Article Text
Abstract
Background Advance Care Planning (ACP) is a voluntary process of discussion about future care between an individual and their care providers and is recommended as best practice in end of life care.
Hospice in the Weald (HitW) routinely documents patients' ACP in the patient record. This audit was carried out to ascertain what impact this information had on the patients' end of life care.
Aims To identify how many deceased patients had ACP conversations clearly documented in their record
To explore the content of the information in the notes in a 10% random sample
To look at place of death for these patients and compare with those who didn't have ACP notes
Method A retrospective audit was performed looking at patients who died between 1/8/2012–29/2/2013. A 10% random sample was identified, of whom half had ACP clearly documented. The notes were read and salient information recorded.

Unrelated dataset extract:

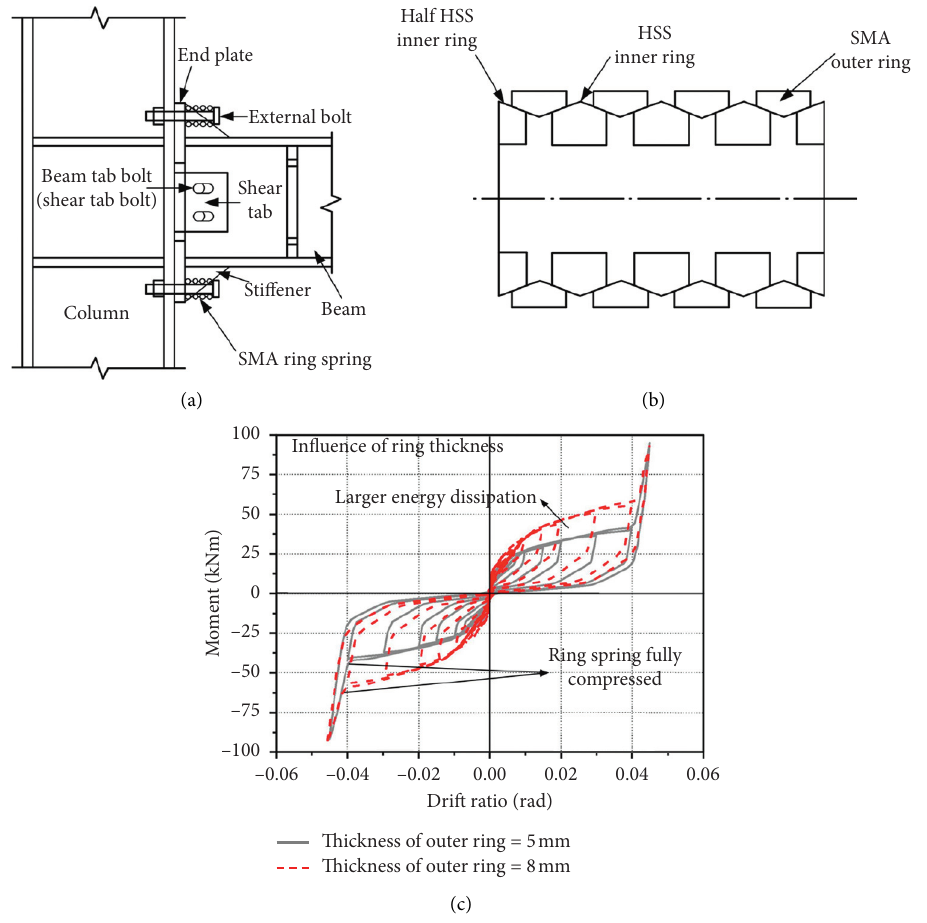
Figure 11: Schematicand behaviorof theproposedconnection and SMAring spring: (a)connectiondetail;(b) SMAring spring; (c)moment-drift ratio relationship (adapted from [50]).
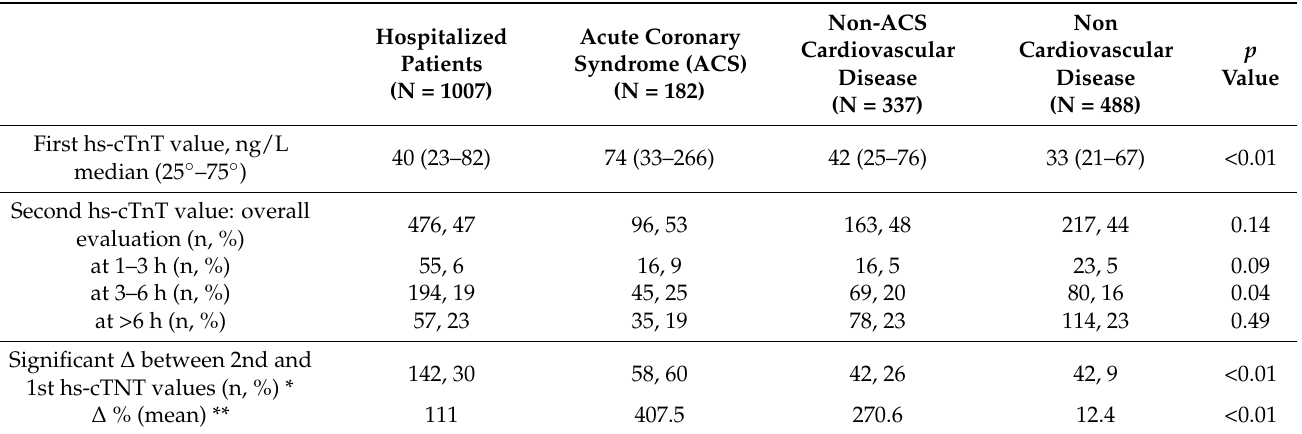
Table 2. Analysis of hs-cTnT values in the overall population and in the three groups of hospital- ized patients.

Results 439 patients died during the 7 month period of whom 51% had an identifiable ACP conversation recorded in their notes. 44 notes were looked at and there was a marked difference between the place of death for those with documented ACP and those without (Home 37% vs 22% and Hospital 4% vs 19%). There were many instances where although ACP conversations were taking place they were not recorded in one location and not updated and therefore were not easily accessible to all staff.
Conclusions This audit confirms that well documented ACP conversations do impact on place of death but that even within a specialised setting, it can be difficult to identify significant ACP discussions and for all staff to be easily aware of them. This has implications for recording and sharing this information between organisations which is recommended best practice. Changes to our recording processes are now in place in an attempt to improve this for the future.